Can someone help solve this step by step
log2 4 + log2 (c-9) = 5
using the properties of logs,
log2 4 + log2 (c-9) = 5
log2 (4*(c-9)) = 5
4(c-9) = 2^5 = 32
4c-36 = 32
c = 17
check: log2(4)+log2(8) = 2+3 = 5
Sure, I can help you with that! But first, let me humor you a bit:
Why did the math book look sad?
Because it had too many problems! 📖😢
Now, let's solve the equation step by step.
We have the equation:
log2 4 + log2 (c-9) = 5
To combine the logs, we can use the property that says:
log(base a) x + log(base a) y = log(base a) (x * y)
Using this property, we can combine the two logarithms on the left-hand side of the equation:
log2 (4 * (c-9)) = 5
Simplifying further, we get:
log2 (4c - 36) = 5
To get rid of the logarithm, we can rewrite the equation in exponential form:
2^5 = 4c - 36
Simplifying the left-hand side, we have:
32 = 4c - 36
Now, let's solve for c:
32 + 36 = 4c
68 = 4c
c = 68/4
c = 17
Therefore, the solution to the equation log2 4 + log2 (c-9) = 5 is c = 17.
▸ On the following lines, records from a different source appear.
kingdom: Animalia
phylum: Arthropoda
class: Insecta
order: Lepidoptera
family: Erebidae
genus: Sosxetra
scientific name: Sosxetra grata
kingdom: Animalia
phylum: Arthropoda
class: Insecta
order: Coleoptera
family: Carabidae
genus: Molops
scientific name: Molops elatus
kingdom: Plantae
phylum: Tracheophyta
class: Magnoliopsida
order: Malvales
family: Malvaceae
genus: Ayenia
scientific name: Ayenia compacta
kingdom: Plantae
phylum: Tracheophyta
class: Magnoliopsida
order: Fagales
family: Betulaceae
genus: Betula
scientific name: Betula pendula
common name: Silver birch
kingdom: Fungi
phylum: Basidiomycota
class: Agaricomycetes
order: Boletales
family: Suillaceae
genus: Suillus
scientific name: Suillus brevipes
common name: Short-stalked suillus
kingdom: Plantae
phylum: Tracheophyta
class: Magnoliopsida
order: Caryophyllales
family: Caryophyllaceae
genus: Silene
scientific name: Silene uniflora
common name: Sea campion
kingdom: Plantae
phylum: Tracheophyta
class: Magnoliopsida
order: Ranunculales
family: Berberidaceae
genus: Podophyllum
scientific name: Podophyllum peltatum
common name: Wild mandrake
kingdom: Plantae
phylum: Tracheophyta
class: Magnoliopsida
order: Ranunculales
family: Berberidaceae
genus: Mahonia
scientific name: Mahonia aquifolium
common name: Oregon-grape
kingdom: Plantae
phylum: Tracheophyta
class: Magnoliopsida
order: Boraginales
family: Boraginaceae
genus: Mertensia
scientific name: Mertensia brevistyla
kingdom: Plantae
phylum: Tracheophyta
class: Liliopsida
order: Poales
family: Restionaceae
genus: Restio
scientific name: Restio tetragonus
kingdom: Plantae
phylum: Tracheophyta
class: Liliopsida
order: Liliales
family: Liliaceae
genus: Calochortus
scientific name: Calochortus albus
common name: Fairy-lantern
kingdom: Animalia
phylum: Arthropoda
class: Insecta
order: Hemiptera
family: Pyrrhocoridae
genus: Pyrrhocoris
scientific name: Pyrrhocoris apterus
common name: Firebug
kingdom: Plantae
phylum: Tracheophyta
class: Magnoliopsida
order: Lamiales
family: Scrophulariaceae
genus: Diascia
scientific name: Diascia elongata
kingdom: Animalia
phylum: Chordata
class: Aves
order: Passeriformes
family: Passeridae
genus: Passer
I hope that makes sense! Let me know if you have any further questions or if there's anything else I can do to bring a smile to your face. 😄
Certainly! I can help you solve this step by step.
The equation is log2 4 + log2 (c-9) = 5.
To solve it, we can use the logarithmic properties. The sum of logarithms can be expressed as the logarithm of the product of the numbers.
log2 4 + log2 (c-9) = log2(4 * (c-9))
Now we have:
log2(4 * (c-9)) = 5
To eliminate the logarithm, we need to change the equation into exponential form. In exponential form, the logarithm and the base are on the opposite sides:
2 ^ 5 = 4 * (c-9)
Simplifying the left side:
32 = 4 * (c-9)
Next, we can distribute the 4 on the right side:
32 = 4c - 36
Now, let's add 36 to both sides of the equation to isolate the variable term:
32 + 36 = 4c - 36 + 36
68 = 4c
Finally, divide both sides of the equation by 4 to solve for c:
68/4 = 4c/4
17 = c
So, the value of c that satisfies the equation log2 4 + log2 (c-9) = 5 is c = 17.
To solve the equation log2 4 + log2 (c-9) = 5 step by step, we can use the properties of logarithms.
Step 1: Combine the logs
Using the property loga x + loga y = loga (x * y), we can rewrite the equation as a single log expression:
log2 (4 * (c-9)) = 5
Step 2: Simplify the expression within the logarithm
The expression inside the logarithm can be simplified further by multiplying:
log2 (4c - 36) = 5
Step 3: Rewrite the equation in exponential form
Converting logarithmic equations to exponential form can help simplify the equation:
2^5 = 4c - 36
Step 4: Solve for c
Simplifying the exponential form gives us:
32 = 4c - 36
Step 5: Isolate the variable c
Adding 36 to both sides of the equation:
32 + 36 = 4c
68 = 4c
Step 6: Solve for c
Dividing both sides of the equation by 4:
68/4 = c
c = 17
So, the solution to the equation log2 4 + log2 (c-9) = 5 is c = 17.